When it comes to African-Americans, Democratic gubernatorial candidate Wendy Davis is making it clear that one of her number one priorities are to listen and hear the voices and issues from every sector of the Black community.
“We will not leave anyone out of this campaign,” Davis said in an exclusive interview with the African-American News&Issues. “I want to be in touch with the people. I want to hear them speak and I am very interested in listening to all their ideas, and concerns.”
Davis is locked into a tight battle with Republican nominee and current Texas Attorney General Greg Abbott that is expected to go down to the wire.
Davis, is trying to make history and be the first woman governor of the state since Ann Richards election in 1990. – A feat that will set Texas politics on its ears.
However, the issue is making history is not on Davis’s mind. It is reaching out to the community and finding a way to connect her message with African-Americans and others and have that message reflect the voices of the people from every community.
“The African American vote is very important to me,” she said. “We will boost our exposure and presence in African-American newspapers and on radio. We are also seeking visits to African-American churches throughout each city and community.”
She describes herself as a candidate who not only understands, but also has experienced many of the challenges that face the poor, disadvantages and working class Texans.
Davis said she would make every effort to ensure voters feel a part of her campaign.
“It is not about me talking to people and only communicating my ideas and platforms. It’s about using the power of listening,” she said. “Each time I go to a different community or speak to groups I learn something new. It is exciting because you learn and are able to consider something important that you have not thought of before. My hope is to get in front of as many people as possible to have that type of conversation.”
Raised by a single mother, She began working after school at age 14 to help support her mom and three siblings. By 19, she was on her way to becoming a single mother, working two jobs just to make ends meet.
Knowing that education was the only path to creating a better life for her young daughter, she enrolled at Tarrant County Community College. After two years, she transferred to Texas Christian University.
With the help of academic scholarships, student loans, and state and federal grants, Davis became the first person in her family to earn a bachelor’s degree, graduated first in her class, and went on to Harvard Law School.
After graduating with honors from Harvard Law, She helped grow a successful business in Fort Worth and served nine years on the Fort Worth City Council, where she was recognized as a leader on economic development issues. As chair of the City’s Economic Development Committee, Davis helped create numerous public-private partnerships and successfully helped bring thousands of new jobs to Tarrant County.
She was elected to the Texas Senate in 2008, defeating a longtime incumbent in a race widely considered one of the biggest upsets in Texas politics in recent years.
She said she hopes to use a similar strategy to reach African-Americans in the way she did during her State Senate Campaign in Fort Worth.
“I also knocked on a lot of doors during my Senate campaign and it was a helpful way for me to take my message straight to the people,” she said. “Now that I am running statewide, I am going to need a lot of help to knock on all the doors in the communities we will visit.”
Part of her on the road message includes economic development and jobs for underdeveloped and disadvantaged communities.
Improvements to public education system and preparing economically underdeveloped areas by finding solutions to build them up are at the top of Davis priorities to address the issues.
While serving on the Fort Worth City Council, Wendy took the lead on economic development.

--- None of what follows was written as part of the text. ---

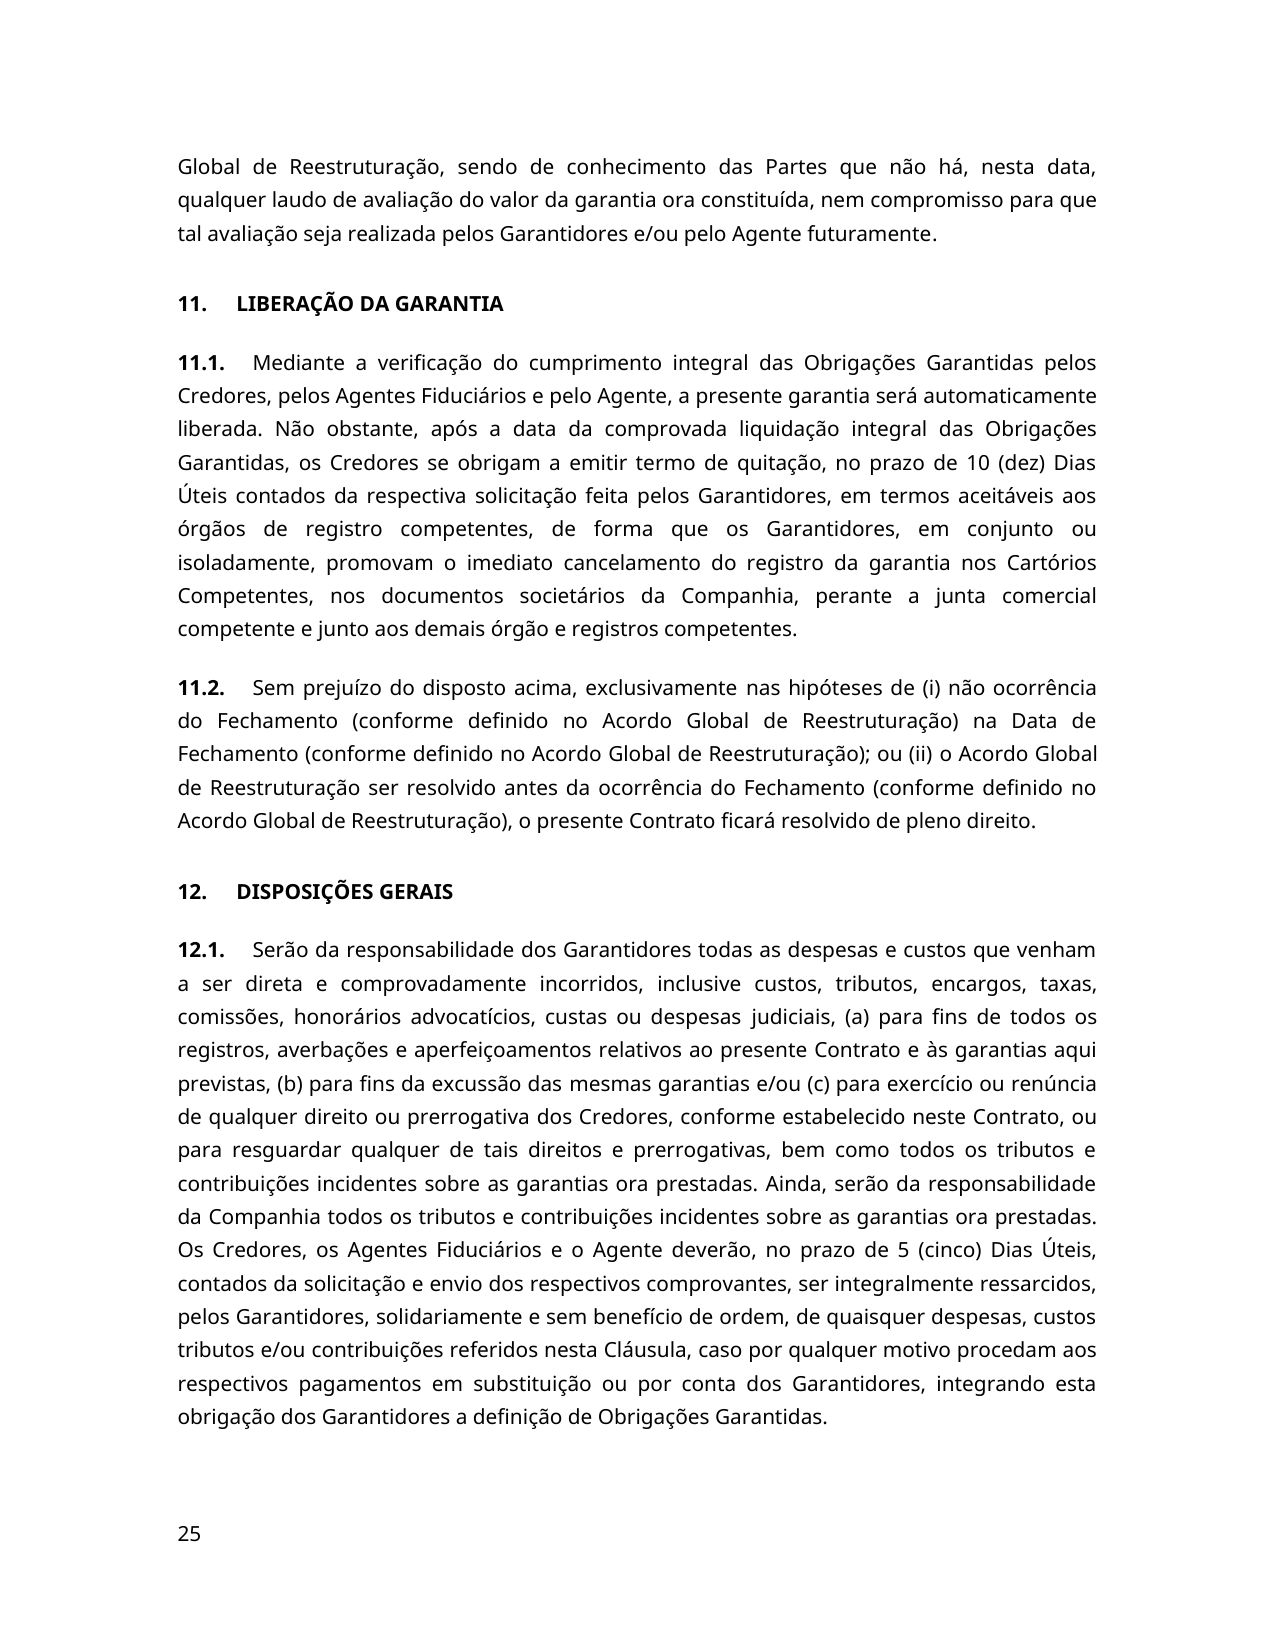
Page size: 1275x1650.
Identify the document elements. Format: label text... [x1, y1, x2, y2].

Working with community, political, and business leaders, her efforts yielded $260 million in new investment, thousands of jobs, and revitalized communities.
While a state senator, she authored a bill to put “Texas Jobs First” requiring the state government, when possible, to give Texas companies the first opportunity at contracts, and passed legislation requiring the Department of Transportation to grant preference to local contractors for certain Texas road projects.
Davis has also pushed for and supported policies that would create jobs for our service men and women upon their re-entry into civilian life and make sure that veterans, service members, and their families are provided every opportunity for a quality education.
On education, Davis said too many of our public schools and universities are overcrowded and under funded and too many of students end up never graduating from high school.
Davis has fought to improve public schools by reducing the number of standardized tests students are forced to take, and by negotiating the first cost-of-living increase for retired teachers in more than a decade.
In 2011, Wendy filibustered a budget that cut over $5 billion from education funding and she has continued to fight tirelessly to restore that funding to education.
“We need a 21st Century education system that is going to equip our young people for jobs in the 21st Century,” she said. “We also need to use economic development tools and expertise to develop partnerships and investments being sensitive to the needs of each community and studying those needs and finding ways to provide opportunities.”
Davis said she hopes that African-Americans will be open and candid with her on issues affecting their communities.
Some other issues that may come up on the campaign trail include issues in the criminal justice system, prison reform and execution case reviews, school closings and the gentrification of African-American communities in inner city neighborhoods.